- Prompt
Can you rewrite the stretch from "The major issue" through "on the Reef." in the passage on fishing restrictions below, with "model example" in place of "poster child"?
--- begin Source text ---
We also have Daniel McCarthy, owner of Big Fish Down Under. He will be heavily impacted because of the restrictions on big game fishing in the Coral Sea. Bob and Annie Lamason of Great Barrier Reef Tuna in Cairns really take special consideration and the minister is very aware of this family. They have been beaten senseless over what was an incredibly successful business. It used to pay about $2,000 to $3,000 per vessel per year for licences in the 1990s and had seven boats that cost about $20,000. I opposed the impact the green zones had on them but it has continued to compound. Back in the 1990s Bob was catching about 1,200 tonnes of tuna a year. Back then, there were no by-catch restrictions, there was no wire trace, there was no VMS. Bob also had a much wider range that he could move around. Now the area where he can catch has been totally constrained. He is restricted down to four vessels for which he is paying on an average more than $40,000 per year—a total of $160,000 per annum—and is now permitted to catch 600 tonnes of tuna a year. Due to the fact that he has been forced out into areas where the species no longer congregate because of the science that this minister talks about, last year he only managed to catch 300 tonnes. In addition, since the announcement of the government's marine park network—another challenge and it is death by 1,000 strokes—he has lost two of his skippers because of the uncertainty of the industry. Bob says:
We are catching less than half a percent of the Western Pacific Yellow Fin and Big Eye tuna, so what is the government really managing for their money?
It is just an absolute outrage. I say that if we do manage to change this, we need to be reintroducing a sustainability requirement into this area so that people can go out there and fish. We need people like Bob and Annie. They deserve to be paid out and we should be selling and expanding licences based on sustainability. We can use some of the reserves that we get from the sale of those licences to assist people like Bob and Annie, the last family standing in that area, to give them a chance to get out with some level of dignity.
I talked to Annie tonight. T hey are in a bit of an unusual situation. They are in their 60s and they cannot sell their business. It is no longer viable because of the restrictions that have been put on them. They want out and I believe we have an obligation to make sure that they have access to a package that allows them to move forward with their lives because they have really copped the brunt of a lot of these flawed decisions.
Cairns Marine Aquarium has another three generations who have been catching reef fish for aquariums from where there was no sustainability issue. They were forced to withdraw from the Great Barrier Reef Marine Park. I managed, working with them, to get them compensation of some $3.8 million. They used that money to purchase bigger boats that enabled them to go further out into the Coral Sea to operate and set up the infrastructure at their Cairns base. But now with these new Coral Sea Marine Reserve restrictions it is likely that, out of 16 operators currently working in the area, only three will be able to continue. The casualties will include line and trap fishermen, the rock lobster and beche de mer fisheries, along with other aquarium operators.
The major issue here is that the government is looking for 100 per cent cost recovery. The total cost of the management is currently about $300,000. Instead of spreading it around 16 licences, it will have to be spread over three.
As Ryan Donnelly said:
The funny thing is that the Great Barrier Reef Marine Park Authority holds us up as a 'poster child' for the fishing industry on the Great Barrier Reef. These are the people who you'd think would want us to stop fishing on the Reef.
--- end Source text ---
--- begin Entries ---
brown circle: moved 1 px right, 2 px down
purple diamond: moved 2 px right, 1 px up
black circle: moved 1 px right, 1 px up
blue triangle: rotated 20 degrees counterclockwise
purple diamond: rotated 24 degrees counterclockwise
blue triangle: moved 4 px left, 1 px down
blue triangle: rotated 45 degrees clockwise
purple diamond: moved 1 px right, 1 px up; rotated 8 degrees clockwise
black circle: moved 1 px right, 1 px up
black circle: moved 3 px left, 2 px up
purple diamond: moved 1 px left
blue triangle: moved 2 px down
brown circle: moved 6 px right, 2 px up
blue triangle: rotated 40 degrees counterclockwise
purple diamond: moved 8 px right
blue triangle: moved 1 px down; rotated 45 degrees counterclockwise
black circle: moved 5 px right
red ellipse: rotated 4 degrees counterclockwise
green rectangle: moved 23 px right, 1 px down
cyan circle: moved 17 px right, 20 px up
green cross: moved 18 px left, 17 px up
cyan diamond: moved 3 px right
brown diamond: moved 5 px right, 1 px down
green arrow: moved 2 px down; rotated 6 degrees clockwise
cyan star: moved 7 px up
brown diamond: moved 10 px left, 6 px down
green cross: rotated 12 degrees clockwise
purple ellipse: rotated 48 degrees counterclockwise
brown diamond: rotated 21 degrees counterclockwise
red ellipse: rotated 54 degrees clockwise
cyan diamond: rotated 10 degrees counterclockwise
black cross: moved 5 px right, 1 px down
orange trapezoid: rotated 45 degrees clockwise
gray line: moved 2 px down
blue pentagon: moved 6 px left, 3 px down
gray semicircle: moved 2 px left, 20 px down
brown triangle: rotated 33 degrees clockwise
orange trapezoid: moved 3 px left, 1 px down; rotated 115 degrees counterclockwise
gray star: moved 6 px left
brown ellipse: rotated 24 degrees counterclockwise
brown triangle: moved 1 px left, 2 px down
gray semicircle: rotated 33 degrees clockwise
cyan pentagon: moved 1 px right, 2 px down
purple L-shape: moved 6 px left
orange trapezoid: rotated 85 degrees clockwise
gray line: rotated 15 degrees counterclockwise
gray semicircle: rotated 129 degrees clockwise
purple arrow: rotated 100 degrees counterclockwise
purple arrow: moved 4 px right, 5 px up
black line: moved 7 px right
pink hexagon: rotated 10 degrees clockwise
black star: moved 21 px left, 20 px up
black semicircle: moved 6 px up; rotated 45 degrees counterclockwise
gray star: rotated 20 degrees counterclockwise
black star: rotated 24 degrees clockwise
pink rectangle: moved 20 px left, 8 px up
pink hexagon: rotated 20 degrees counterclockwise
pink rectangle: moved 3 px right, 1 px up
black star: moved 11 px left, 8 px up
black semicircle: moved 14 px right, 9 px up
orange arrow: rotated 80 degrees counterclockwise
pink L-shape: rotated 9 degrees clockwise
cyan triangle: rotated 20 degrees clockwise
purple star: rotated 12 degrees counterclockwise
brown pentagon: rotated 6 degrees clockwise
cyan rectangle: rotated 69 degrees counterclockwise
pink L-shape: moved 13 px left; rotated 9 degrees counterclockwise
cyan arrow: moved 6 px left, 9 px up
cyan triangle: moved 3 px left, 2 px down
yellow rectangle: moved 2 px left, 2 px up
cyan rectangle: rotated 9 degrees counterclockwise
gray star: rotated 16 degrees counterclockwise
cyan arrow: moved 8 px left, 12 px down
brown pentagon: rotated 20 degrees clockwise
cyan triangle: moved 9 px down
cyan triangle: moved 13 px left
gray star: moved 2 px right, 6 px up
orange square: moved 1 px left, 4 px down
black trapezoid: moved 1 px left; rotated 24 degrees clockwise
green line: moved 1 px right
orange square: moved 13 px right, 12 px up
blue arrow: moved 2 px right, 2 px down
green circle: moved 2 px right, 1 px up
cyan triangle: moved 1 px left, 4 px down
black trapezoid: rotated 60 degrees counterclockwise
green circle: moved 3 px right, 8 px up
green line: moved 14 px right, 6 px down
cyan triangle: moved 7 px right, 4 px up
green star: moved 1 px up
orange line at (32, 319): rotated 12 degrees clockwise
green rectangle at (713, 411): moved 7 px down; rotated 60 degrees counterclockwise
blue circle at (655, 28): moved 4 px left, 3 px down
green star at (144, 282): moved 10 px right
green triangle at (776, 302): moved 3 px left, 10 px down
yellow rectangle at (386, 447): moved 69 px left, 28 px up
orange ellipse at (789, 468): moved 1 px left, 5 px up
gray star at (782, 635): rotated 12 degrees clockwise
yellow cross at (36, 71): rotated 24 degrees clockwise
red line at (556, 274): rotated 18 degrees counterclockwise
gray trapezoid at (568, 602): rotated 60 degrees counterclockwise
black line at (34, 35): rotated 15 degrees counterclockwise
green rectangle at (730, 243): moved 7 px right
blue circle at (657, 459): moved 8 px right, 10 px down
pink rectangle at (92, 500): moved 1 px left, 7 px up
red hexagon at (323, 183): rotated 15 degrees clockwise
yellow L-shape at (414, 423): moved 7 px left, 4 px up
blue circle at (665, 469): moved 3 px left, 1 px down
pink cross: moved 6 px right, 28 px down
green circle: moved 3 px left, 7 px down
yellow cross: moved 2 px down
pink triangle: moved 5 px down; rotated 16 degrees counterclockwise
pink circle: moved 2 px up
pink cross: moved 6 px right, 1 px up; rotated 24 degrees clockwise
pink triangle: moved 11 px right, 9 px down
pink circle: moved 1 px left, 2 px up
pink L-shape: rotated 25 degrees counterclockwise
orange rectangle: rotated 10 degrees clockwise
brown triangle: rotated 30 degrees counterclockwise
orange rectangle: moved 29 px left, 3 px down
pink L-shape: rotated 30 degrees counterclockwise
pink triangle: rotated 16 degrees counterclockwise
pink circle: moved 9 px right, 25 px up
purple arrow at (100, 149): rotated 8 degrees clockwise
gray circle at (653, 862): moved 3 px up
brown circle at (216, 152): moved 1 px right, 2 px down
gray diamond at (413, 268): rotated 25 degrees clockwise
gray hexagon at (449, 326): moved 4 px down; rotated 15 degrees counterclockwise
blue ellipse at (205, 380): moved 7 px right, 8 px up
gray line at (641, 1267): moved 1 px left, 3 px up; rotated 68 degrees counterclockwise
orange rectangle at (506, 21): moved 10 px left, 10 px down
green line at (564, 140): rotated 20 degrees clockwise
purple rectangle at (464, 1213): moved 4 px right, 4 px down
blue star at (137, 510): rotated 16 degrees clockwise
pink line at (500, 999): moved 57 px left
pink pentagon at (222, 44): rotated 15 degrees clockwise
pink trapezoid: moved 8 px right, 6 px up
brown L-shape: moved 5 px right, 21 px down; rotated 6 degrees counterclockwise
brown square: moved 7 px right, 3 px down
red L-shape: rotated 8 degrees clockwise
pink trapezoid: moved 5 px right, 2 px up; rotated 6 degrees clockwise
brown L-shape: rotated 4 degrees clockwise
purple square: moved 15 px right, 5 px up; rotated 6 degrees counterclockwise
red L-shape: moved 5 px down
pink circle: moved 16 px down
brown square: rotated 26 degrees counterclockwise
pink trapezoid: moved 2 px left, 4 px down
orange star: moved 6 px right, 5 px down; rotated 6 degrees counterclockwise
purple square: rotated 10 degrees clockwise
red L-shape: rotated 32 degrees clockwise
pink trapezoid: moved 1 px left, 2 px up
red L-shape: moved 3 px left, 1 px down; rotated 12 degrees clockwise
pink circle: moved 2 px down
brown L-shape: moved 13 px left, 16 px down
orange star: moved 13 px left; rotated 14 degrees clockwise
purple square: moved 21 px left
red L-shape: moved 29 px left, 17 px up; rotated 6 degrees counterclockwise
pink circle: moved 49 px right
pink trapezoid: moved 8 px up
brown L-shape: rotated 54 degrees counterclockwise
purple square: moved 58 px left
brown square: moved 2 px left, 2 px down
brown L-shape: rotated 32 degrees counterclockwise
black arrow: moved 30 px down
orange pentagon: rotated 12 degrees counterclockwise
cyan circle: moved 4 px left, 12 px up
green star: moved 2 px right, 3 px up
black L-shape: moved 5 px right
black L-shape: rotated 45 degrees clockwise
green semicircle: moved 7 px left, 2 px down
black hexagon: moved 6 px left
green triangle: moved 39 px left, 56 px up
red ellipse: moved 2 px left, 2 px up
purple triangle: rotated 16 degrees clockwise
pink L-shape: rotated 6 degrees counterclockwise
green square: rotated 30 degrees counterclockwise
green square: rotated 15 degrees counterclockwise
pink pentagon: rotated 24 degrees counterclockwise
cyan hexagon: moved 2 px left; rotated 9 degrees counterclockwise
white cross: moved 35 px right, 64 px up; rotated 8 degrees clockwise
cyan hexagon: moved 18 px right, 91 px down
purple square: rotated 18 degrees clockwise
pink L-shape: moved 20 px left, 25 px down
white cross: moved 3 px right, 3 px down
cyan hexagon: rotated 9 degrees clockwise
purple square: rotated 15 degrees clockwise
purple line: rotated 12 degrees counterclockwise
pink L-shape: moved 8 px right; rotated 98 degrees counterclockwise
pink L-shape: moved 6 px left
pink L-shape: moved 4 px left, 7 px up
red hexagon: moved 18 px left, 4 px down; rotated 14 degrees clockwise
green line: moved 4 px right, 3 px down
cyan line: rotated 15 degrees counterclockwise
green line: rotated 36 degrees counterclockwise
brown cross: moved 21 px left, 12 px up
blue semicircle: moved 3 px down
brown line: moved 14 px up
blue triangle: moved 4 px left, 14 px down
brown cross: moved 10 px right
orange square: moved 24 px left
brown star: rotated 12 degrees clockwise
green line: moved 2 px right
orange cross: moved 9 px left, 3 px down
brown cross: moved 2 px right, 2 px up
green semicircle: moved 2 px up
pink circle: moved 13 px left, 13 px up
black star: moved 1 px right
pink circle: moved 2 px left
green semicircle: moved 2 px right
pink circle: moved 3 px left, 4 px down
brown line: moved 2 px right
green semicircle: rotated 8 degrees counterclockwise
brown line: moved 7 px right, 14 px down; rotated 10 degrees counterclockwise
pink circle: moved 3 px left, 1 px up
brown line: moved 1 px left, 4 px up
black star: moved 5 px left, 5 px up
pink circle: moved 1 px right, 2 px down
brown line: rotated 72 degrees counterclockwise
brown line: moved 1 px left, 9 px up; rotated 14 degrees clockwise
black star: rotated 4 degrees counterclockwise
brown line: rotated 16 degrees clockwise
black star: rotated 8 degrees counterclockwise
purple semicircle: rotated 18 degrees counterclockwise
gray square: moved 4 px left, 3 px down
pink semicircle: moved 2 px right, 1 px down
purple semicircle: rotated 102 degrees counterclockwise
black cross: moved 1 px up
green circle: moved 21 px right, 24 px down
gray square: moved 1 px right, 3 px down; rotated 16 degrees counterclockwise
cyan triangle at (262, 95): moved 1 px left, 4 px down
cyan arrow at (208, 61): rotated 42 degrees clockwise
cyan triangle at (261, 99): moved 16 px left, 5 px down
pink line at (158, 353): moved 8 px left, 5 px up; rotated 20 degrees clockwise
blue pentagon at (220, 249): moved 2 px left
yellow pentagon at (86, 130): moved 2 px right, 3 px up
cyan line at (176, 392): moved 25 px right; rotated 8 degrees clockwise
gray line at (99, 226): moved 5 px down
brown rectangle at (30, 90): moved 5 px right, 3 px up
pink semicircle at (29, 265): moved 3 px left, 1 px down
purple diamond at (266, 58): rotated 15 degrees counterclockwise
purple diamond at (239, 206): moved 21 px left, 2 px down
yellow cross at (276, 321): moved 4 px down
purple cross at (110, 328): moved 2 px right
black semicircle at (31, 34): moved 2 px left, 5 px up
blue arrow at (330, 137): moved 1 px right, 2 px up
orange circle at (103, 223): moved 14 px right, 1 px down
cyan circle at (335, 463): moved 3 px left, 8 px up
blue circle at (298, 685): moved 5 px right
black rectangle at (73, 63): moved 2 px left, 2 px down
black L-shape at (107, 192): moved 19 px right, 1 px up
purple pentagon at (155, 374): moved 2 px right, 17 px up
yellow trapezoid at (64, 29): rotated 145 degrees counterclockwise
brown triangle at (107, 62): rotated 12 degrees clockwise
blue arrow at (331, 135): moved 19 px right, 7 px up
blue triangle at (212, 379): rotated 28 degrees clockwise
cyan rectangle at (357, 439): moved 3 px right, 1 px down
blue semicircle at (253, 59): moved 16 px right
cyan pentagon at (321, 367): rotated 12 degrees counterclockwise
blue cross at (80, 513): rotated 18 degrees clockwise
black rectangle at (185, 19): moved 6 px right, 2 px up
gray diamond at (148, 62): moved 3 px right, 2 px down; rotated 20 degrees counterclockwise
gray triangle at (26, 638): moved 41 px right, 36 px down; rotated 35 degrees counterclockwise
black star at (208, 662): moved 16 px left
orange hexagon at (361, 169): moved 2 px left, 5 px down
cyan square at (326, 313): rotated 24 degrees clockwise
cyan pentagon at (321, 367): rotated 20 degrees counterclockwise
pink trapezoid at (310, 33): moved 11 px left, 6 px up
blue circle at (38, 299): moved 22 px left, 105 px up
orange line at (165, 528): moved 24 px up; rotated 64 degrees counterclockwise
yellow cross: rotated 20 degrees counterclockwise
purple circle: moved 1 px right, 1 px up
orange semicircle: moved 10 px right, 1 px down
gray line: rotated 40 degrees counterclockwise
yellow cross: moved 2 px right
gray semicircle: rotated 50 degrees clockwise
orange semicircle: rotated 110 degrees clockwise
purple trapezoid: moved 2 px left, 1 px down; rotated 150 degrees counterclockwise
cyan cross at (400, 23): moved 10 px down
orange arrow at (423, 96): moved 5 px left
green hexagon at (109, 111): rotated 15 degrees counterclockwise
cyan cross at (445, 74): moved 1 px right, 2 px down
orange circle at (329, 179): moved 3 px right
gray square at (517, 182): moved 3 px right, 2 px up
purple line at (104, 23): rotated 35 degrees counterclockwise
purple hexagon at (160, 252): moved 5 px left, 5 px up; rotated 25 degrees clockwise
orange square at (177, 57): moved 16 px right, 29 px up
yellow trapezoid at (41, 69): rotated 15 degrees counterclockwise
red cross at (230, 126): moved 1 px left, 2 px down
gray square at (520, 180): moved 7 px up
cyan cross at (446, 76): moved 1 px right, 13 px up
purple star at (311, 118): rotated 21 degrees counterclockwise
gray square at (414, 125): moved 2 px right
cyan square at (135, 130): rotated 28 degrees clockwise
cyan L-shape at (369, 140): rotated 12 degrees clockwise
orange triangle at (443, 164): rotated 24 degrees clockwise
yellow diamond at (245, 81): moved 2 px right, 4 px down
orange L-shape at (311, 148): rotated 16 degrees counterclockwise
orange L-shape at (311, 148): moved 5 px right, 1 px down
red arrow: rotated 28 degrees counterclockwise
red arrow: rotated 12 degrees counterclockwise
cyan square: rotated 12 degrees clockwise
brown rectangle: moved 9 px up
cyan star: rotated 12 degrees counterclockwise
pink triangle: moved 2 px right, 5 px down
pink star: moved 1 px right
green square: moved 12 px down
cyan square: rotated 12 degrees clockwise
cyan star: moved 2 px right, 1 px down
--- end Entries ---
- Problem solution
The major issue here is that the government is looking for 100 per cent cost recovery. The total cost of the management is currently about $300,000. Instead of spreading it around 16 licences, it will have to be spread over three.
As Ryan Donnelly said:
The funny thing is that the Great Barrier Reef Marine Park Authority holds us up as a 'model example' for the fishing industry on the Great Barrier Reef. These are the people who you'd think would want us to stop fishing on the Reef.